So There’s A Global Shortage of Trade Finance in the Mid-Market. Now What?

In its annual trade finance survey for 2016, the International Chamber of Commerce identified several areas of concern related to the state of the industry. Specifically, small-to-medium sized businesses (SMBs) have a particularly difficult time finding capital for growth, as do organizations in certain geographic locations, like Africa. As noted in the survey, there was a 9% decline in the number of banks reporting an increase in trade finance activity for 2016, suggesting a slowing of trade finance at a time when the opposite is needed. Furthermore, smaller businesses were nearly twice as likely to get rejected for trade finance (58%) as were their large company counterparts (33%). As we look ahead to 2017, what lessons can we apply?

  • Allowing smaller enterprises to release capital trapped in their supply chain is key. Mid-market companies with revenues ranging from $50M to $1B, which includes many family-owned and private enterprises, often have difficulty accessing capital due to not being large enough to have an established track record, yet are too large for traditional small business loans. In many ways it is these companies really feeling the squeeze, as it’s often harder for them to obtain trade finance than those who are either larger or smaller, yet they are critical to growing the overall economy and the local communities where they’re based. TradeRocket’s primary mission is to help companies who find themselves in this position.

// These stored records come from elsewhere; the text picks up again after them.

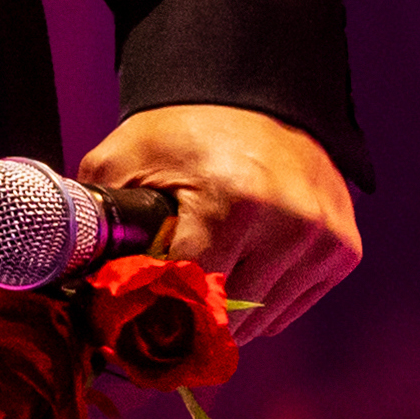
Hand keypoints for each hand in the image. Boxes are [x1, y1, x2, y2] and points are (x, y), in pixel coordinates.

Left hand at [80, 104, 359, 336]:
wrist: (253, 99)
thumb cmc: (182, 133)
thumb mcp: (122, 162)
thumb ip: (98, 222)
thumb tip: (76, 284)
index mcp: (234, 201)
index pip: (190, 292)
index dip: (155, 308)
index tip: (133, 313)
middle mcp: (290, 222)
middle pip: (228, 315)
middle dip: (189, 316)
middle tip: (162, 303)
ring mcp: (324, 239)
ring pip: (262, 319)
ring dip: (227, 312)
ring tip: (202, 280)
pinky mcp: (343, 250)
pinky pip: (291, 307)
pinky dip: (261, 301)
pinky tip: (240, 269)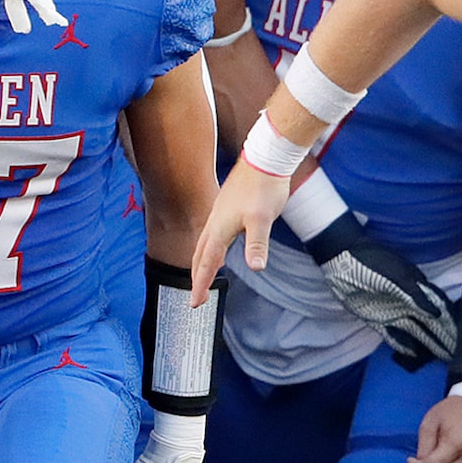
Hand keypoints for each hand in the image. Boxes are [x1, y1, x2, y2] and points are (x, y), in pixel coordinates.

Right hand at [191, 158, 288, 301]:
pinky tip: (218, 246)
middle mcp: (215, 222)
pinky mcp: (227, 206)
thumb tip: (256, 267)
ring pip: (204, 243)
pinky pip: (212, 233)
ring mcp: (220, 213)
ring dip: (201, 262)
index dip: (201, 284)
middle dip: (197, 276)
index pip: (207, 263)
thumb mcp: (263, 219)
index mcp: (220, 228)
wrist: (266, 158)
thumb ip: (257, 244)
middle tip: (196, 296)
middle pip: (200, 255)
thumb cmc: (264, 187)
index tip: (195, 303)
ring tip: (201, 275)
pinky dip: (210, 247)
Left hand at [304, 212, 457, 368]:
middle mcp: (408, 301)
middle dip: (444, 337)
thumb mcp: (395, 275)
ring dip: (429, 344)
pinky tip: (413, 354)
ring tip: (442, 358)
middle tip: (457, 354)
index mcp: (417, 287)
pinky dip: (403, 345)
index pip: (439, 308)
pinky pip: (393, 335)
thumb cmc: (372, 262)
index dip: (451, 322)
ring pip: (415, 331)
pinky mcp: (376, 319)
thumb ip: (415, 295)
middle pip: (430, 323)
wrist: (342, 258)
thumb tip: (437, 314)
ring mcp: (393, 311)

  • Increasingly, CFOs are being asked to grapple with technology and change management, demands to further reduce overhead, and strengthening their company’s capital position. These pressures, coupled with balancing day-to-day priorities related to managing teams, has made the position tougher than ever. TradeRocket’s working capital marketplace aims to help CFOs unlock their supply chain, while the platform can also bring much needed digitization to the finance function with features like AP automation and electronic invoicing. With everything in the cloud, all of this can be accomplished with minimal client-side IT support required.

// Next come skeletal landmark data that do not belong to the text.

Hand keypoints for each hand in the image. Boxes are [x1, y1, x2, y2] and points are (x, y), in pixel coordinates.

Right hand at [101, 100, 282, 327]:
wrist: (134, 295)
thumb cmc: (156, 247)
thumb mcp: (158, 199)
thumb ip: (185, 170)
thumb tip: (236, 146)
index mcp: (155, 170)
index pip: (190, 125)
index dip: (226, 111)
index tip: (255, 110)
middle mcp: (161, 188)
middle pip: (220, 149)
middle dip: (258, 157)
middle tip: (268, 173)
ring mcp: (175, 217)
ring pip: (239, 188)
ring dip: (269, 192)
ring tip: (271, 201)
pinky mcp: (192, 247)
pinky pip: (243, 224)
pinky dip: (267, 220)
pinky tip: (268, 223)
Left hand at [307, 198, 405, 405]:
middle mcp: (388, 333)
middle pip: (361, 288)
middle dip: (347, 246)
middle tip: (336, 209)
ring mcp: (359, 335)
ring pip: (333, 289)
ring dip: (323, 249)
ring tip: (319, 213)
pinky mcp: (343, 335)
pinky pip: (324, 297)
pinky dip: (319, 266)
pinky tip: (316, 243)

  • Much of the first wave of financial technology, or “fintech”, really grew up in consumer-side finance after the financial crisis of 2008, as evidenced by the rapid growth of peer-to-peer entities such as Lending Club and Prosper in that time period. Commercial finance is the next frontier, leveraging technology to solve working capital problems, without being defined by the technology itself, or getting dragged into resource-crippling projects that have become the hallmark of many ERP implementations. Furthermore, newer technologies like blockchain can and should be exploited to further areas such as trade finance, again expanding its reach and scale to more and more companies that desperately need it.

Regardless of how each of the above plays out in 2017, now is an exciting time for trade finance. We look forward to addressing the many challenges head-on, and continuing to help companies critical to a global economy leverage technology to meet changing market conditions and growth demands. We hope you’ll come along for the ride.